Murder, Fraud Case Takes Unusual Turn

Newsday

By Robert E. Kessler - STAFF WRITER
NEWSDAY - WEDNESDAY, JULY 12, 2000

The very bad news recently for [Defendant], a Long Island City millionaire, was that a federal judge ruled that he had murdered his wife in Hicksville in 1999.

The good news at the same time for [Defendant] was that the judge also decided that the jury hearing the [Defendant's] case involving mail fraud would not be told about the homicide ruling.

The decisions, which might seem contradictory, were the latest twists in the unusual case of [Defendant], 63, of 43-20 40th St., who is not charged with the murder of his wife in a state court, but who is charged in a federal case with defrauding her.

[Defendant's] case ended up in a federal court because prosecutors say they have enough evidence to charge him under federal law with defrauding his late wife, Ourida, of half of their $1.4 million in joint assets, and also of money laundering, while Nassau detectives are still continuing to investigate her murder.

Ourida Bessaha, 54, was found murdered with 20 hammer blows to her skull in January, 1999, in her Hicksville home on Brittle Lane.

Federal prosecutor Gary Brown had argued in pre-trial hearings before Federal District Court Judge Leonard Wexler in Hauppauge that the government should be allowed to introduce evidence at [Defendant's] fraud trial to show that he had murdered his wife to prevent her from keeping her share of the money.

The evidence would include statements she made as part of a messy divorce proceeding the couple was going through.

[Defendant's] attorney, Todd Greenberg, of Forest Hills, denies his client is guilty of either fraud or the murder.

Usually, in fairness during trials, the statements of a dead person cannot be used against a defendant because the witness is not available to be cross-examined by defense attorneys. The Sixth Amendment to the Constitution normally guarantees the right of a defendant to confront an accuser, and court procedures bar the admission of statement made outside of court, so-called hearsay statements.

But there is an exception to these constraints on evidence from dead people because of a 1982 federal case, involving a Huntington man named Richard Mastrangelo, who was sentenced to 9 years in prison for smuggling drugs from Columbia. The principal evidence against Mastrangelo was the grand jury testimony of a man who was subsequently murdered before he could testify at trial. The Supreme Court eventually ruled that Mastrangelo was involved in the witness' murder and criminals should not be allowed to benefit from the killings of such witnesses.

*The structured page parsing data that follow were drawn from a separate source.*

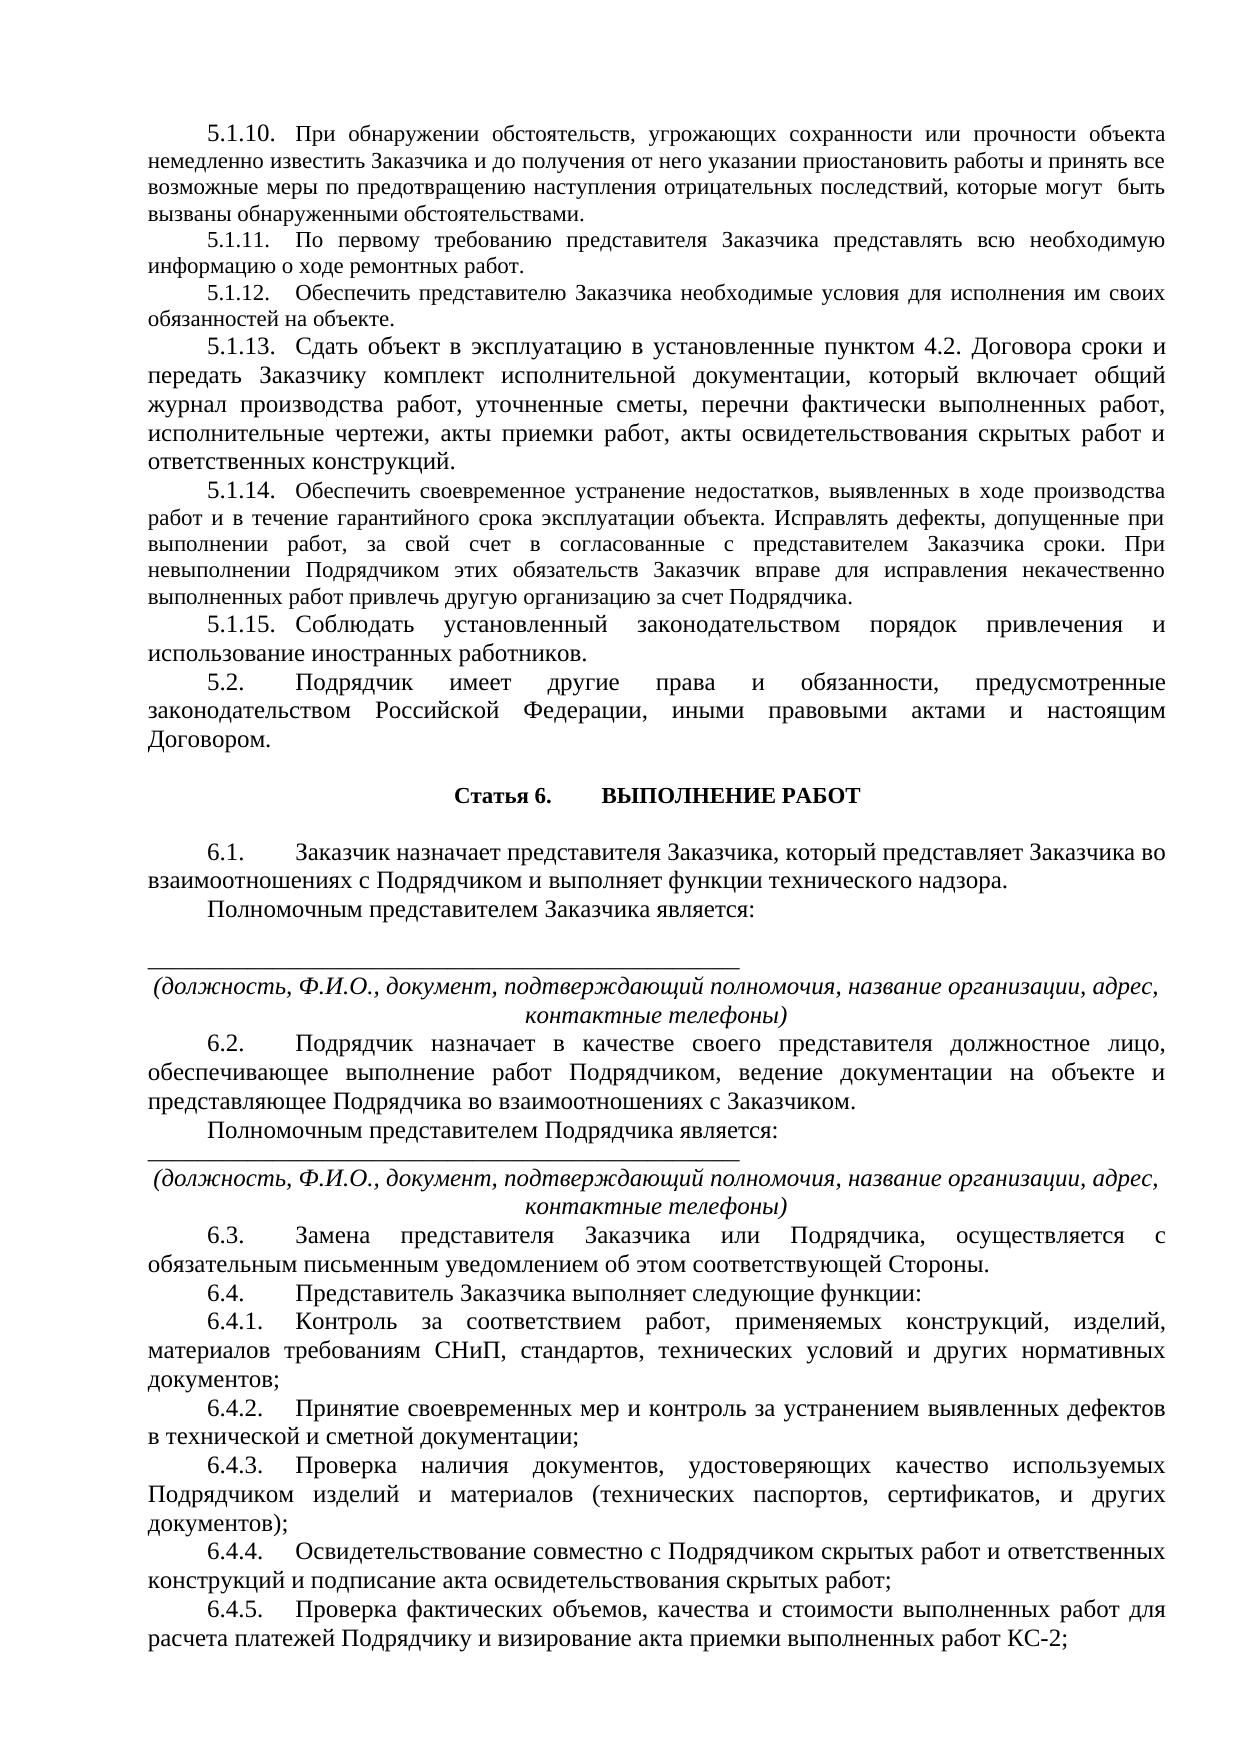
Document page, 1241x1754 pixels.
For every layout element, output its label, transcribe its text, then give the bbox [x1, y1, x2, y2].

text 5.2. Подрядчик имеет другие права и обязанности, предусмотренные законодательством Российской Федерации, иными правовыми актами и настоящим Договором. [148, 667, 1167, 753]
text 6.3. Замена представителя Заказчика или Подрядчика, осуществляется с обязательным письменным уведомлением об этом соответствующей Стороны. [148, 1220, 1167, 1278]
text 5.1.10. При обнаружении обстоятельств, угрожающих сохранности или прочности объекта немедленно известить Заказчика и до получения от него указании приостановить работы и принять все возможные меры по предотвращению наступления отрицательных последствий, которые могут быть вызваны обнаруженными обстоятельствами. [148, 118, 1167, 226]
text _______________________________________________________________________ [148, 952, 1167, 971]
text 6.4.2. Принятие своевременных мер и контроль за устранением выявленных дефектов в технической и сметной документации; [148, 1393, 1167, 1450]
text 6.1. Заказчик назначает представителя Заказчика, который представляет Заказчика во взаимоотношениях с Подрядчиком и выполняет функции технического надзора. [148, 837, 1167, 894]
text 5.1.12. Обеспечить представителю Заказчика необходимые условия для исполнения им своих обязанностей на объекте. [148, 279, 1167, 331]
text 5.1.14. Обеспечить своевременное устранение недостатков, выявленных в ходе производства работ и в течение гарантийного срока эксплуатации объекта. Исправлять дефекты, допущенные при выполнении работ, за свой счет в согласованные с представителем Заказчика сроки. При невыполнении Подрядчиком этих обязательств Заказчик вправе для исправления некачественно выполненных работ привлечь другую организацию за счет Подрядчика. [148, 475, 1167, 609]
text Статья 6. ВЫПОЛНЕНИЕ РАБОТ [148, 782, 1167, 808]
text (должность, Ф.И.О., документ, подтверждающий полномочия, название организации, адрес, контактные телефоны) [148, 971, 1167, 1028]
text (должность, Ф.И.О., документ, подтверждающий полномочия, название организации, адрес, контактные телефоны) [148, 1163, 1167, 1220]
text 6.2. Подрядчик назначает в качестве своего представителя должностное лицо, обеспечивающее выполнение работ Подрядчиком, ведение документации на объекте и представляющее Подрядчика во взаимоотношениях с Заказчиком. [148, 1028, 1167, 1115]
text 5.1.15. Соблюдать установленный законодательством порядок привлечения и использование иностранных работников. [148, 609, 1167, 667]
text 6.4.3. Проверка наличия документов, удостоверяющих качество используемых Подрядчиком изделий и материалов (технических паспортов, сертификатов, и других документов); [148, 1450, 1167, 1536]
text 6.4. Представитель Заказчика выполняет следующие функции: [148, 1278, 1167, 1306]
text 5.1.13. Сдать объект в эксплуатацию в установленные пунктом 4.2. Договора сроки и передать Заказчику комплект исполнительной документации, который включает общий журнал производства работ, уточненные сметы, перечни фактически выполненных работ, исполнительные чертежи, акты приемки работ, акты освидетельствования скрытых работ и ответственных конструкций. [148, 331, 1167, 475]
text Полномочным представителем Подрядчика является: [148, 1115, 1167, 1143]
text 5.1.11. По первому требованию представителя Заказчика представлять всю необходимую информацию о ходе ремонтных работ. [148, 226, 1167, 279]
text 6.4.5. Проверка фактических объемов, качества и стоимости выполненных работ для расчета платежей Подрядчику и визирование акта приемки выполненных работ КС-2; [148, 1594, 1167, 1651]
text _______________________________________________________________________ [148, 1143, 1167, 1163]
text 6.4.4. Освидетельствование совместно с Подрядчиком скрытых работ и ответственных конструкций и подписание акта освидетельствования скрытых работ; [148, 1536, 1167, 1594]
text Полномочным представителем Заказчика является: [148, 894, 1167, 923]
text 6.4.1. Контроль за соответствием работ, применяемых конструкций, изделий, материалов требованиям СНиП, стандартов, технических условий и других нормативных документов; [148, 1306, 1167, 1393]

To determine if the testimony of the deceased can be allowed at trial, the court established a pre-trial hearing, known as a Mastrangelo hearing. These are exceedingly rare, and prosecutors and defense attorneys could recall only a handful of them in the metropolitan area. Under the procedure, federal prosecutors do not have to prove guilt beyond a reasonable doubt, as in homicide cases, to allow the admission of the alleged victim's testimony, but only on the preponderance of the evidence.

After [Defendant's] Mastrangelo hearing, Wexler ruled two weeks ago that [Defendant] had 'procured the unavailability of his wife to testify,' and, thus, her statement about his fraudulent financial activities will be allowed at trial.

Wexler agreed that prosecutors had complied a mountain of evidence pointing to [Defendant's] involvement in his wife's death: He had made threats against her; he had asked his children if the locks on her home had been changed; the murder took place a day before a divorce proceeding in which [Defendant] stood to lose hundreds of thousands of dollars; there was no evidence of forced entry, theft or rape at the crime scene; and 'there was evidence of a footprint at the crime scene that was consistent with the defendant's shoe.'

Also making 'a strong impact on the court,' Wexler said, was the fact that though [Defendant] was with police for many hours after his wife died, 'he never asked if his wife's death was the result of a crime, natural causes or of an accident.'

But while allowing the jury to hear the wife's testimony in the divorce proceedings, Wexler ruled that the jury will not be told of [Defendant's] possible role in his wife's death because it would be too prejudicial in a fraud trial.

Greenberg, [Defendant's] attorney, said he disagreed with the judge's ruling but could appeal it only if his client is convicted. Federal prosecutors declined to comment.

Nassau detectives are still conducting an investigation into the murder, sources say. This is because while there is a preponderance of evidence to link [Defendant] to his wife's murder, there is still the possibility that a jury might not find him guilty beyond a reasonable doubt with the evidence gathered so far.

But such a local investigation may be beside the point if [Defendant] is convicted of the federal fraud charges.

Normally, federal fraud and money laundering charges carry only an 8-year prison sentence. But if convicted, [Defendant] could face as stiff a sentence as if he had been convicted of murder. Under federal sentencing guidelines, a trial judge can impose a life sentence if he believes that fraud and money laundering were related to murder.